▶ [PROBLEM DESCRIPTION] Pull out each line of the records holding the string "Report".

▶ [RECORDS SUPPLIED]
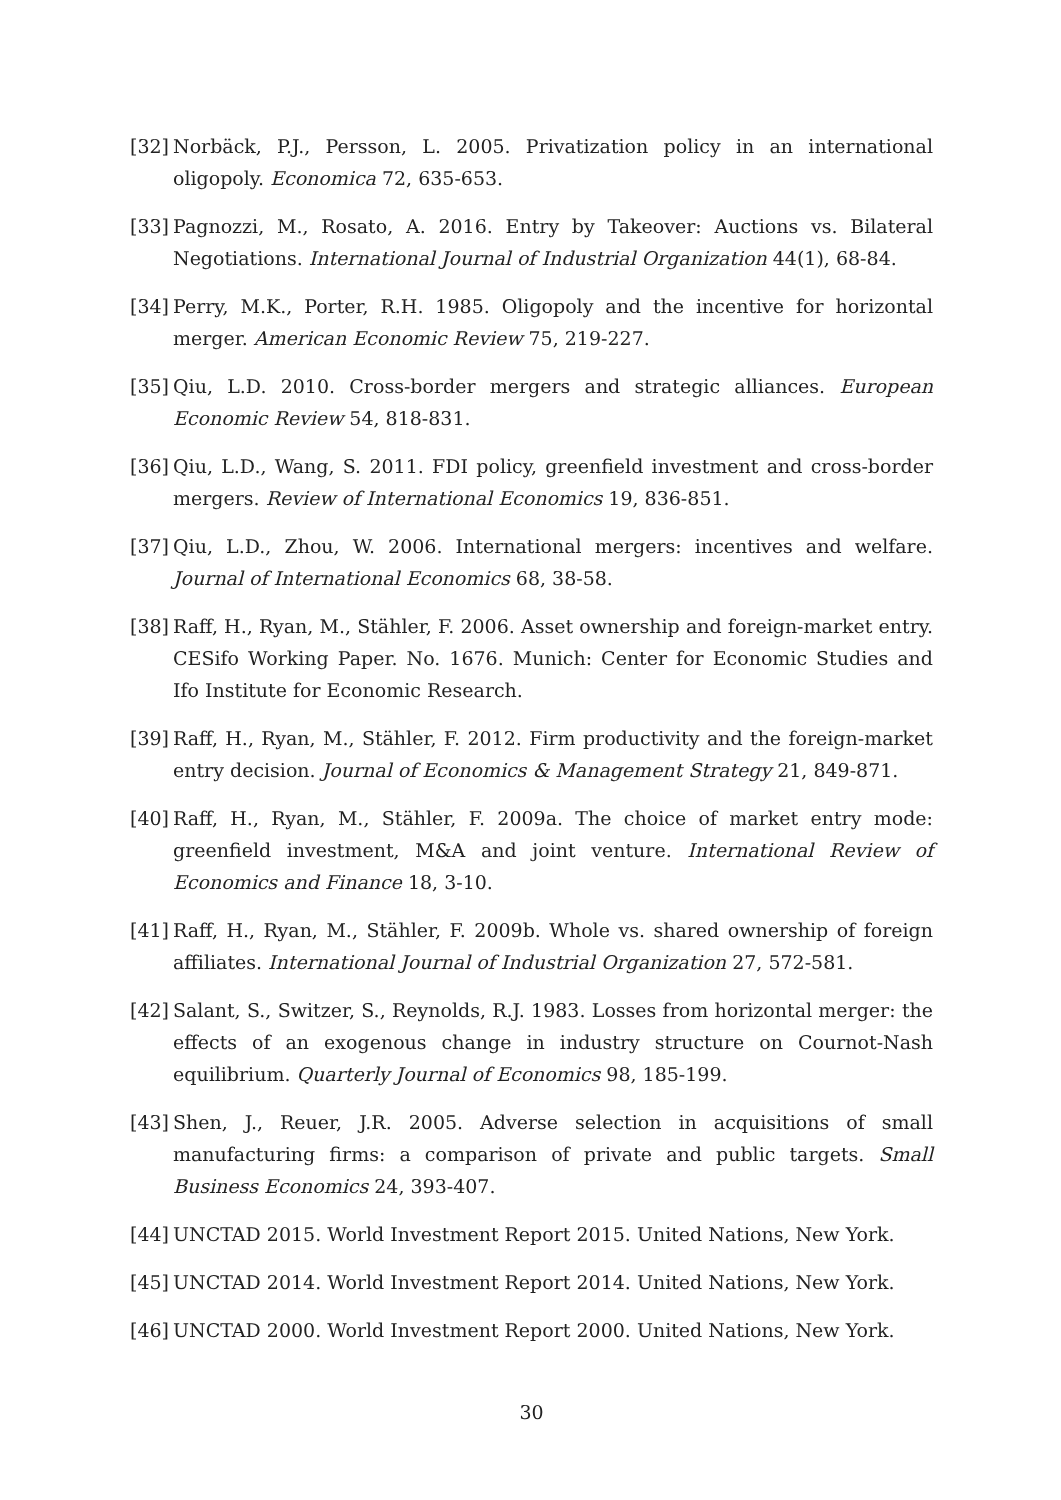[32] Norbäck, P.J., Persson, L. 2005. Privatization policy in an international oligopoly. Economica 72, 635-653.
[33] Pagnozzi, M., Rosato, A. 2016. Entry by Takeover: Auctions vs. Bilateral Negotiations. International Journal of Industrial Organization 44(1), 68-84.
[34] Perry, M.K., Porter, R.H. 1985. Oligopoly and the incentive for horizontal merger. American Economic Review 75, 219-227.
[35] Qiu, L.D. 2010. Cross-border mergers and strategic alliances. European Economic Review 54, 818-831.
[36] Qiu, L.D., Wang, S. 2011. FDI policy, greenfield investment and cross-border mergers. Review of International Economics 19, 836-851.
[37] Qiu, L.D., Zhou, W. 2006. International mergers: incentives and welfare. Journal of International Economics 68, 38-58.
[38] Raff, H., Ryan, M., Stähler, F. 2006. Asset ownership and foreign-market entry. CESifo Working Paper. No. 1676. Munich: Center for Economic Studies and Ifo Institute for Economic Research.
[39] Raff, H., Ryan, M., Stähler, F. 2012. Firm productivity and the foreign-market entry decision. Journal of Economics & Management Strategy 21, 849-871.
[40] Raff, H., Ryan, M., Stähler, F. 2009a. The choice of market entry mode: greenfield investment, M&A and joint venture. International Review of Economics and Finance 18, 3-10.
[41] Raff, H., Ryan, M., Stähler, F. 2009b. Whole vs. shared ownership of foreign affiliates. International Journal of Industrial Organization 27, 572-581.
[42] Salant, S., Switzer, S., Reynolds, R.J. 1983. Losses from horizontal merger: the effects of an exogenous change in industry structure on Cournot-Nash equilibrium. Quarterly Journal of Economics 98, 185-199.
[43] Shen, J., Reuer, J.R. 2005. Adverse selection in acquisitions of small manufacturing firms: a comparison of private and public targets. Small Business Economics 24, 393-407.
[44] UNCTAD 2015. World Investment Report 2015. United Nations, New York.
[45] UNCTAD 2014. World Investment Report 2014. United Nations, New York.
[46] UNCTAD 2000. World Investment Report 2000. United Nations, New York.
30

▶ [ANSWER SECTION]
[44] UNCTAD 2015. World Investment Report 2015. United Nations, New York.
[45] UNCTAD 2014. World Investment Report 2014. United Nations, New York.
[46] UNCTAD 2000. World Investment Report 2000. United Nations, New York.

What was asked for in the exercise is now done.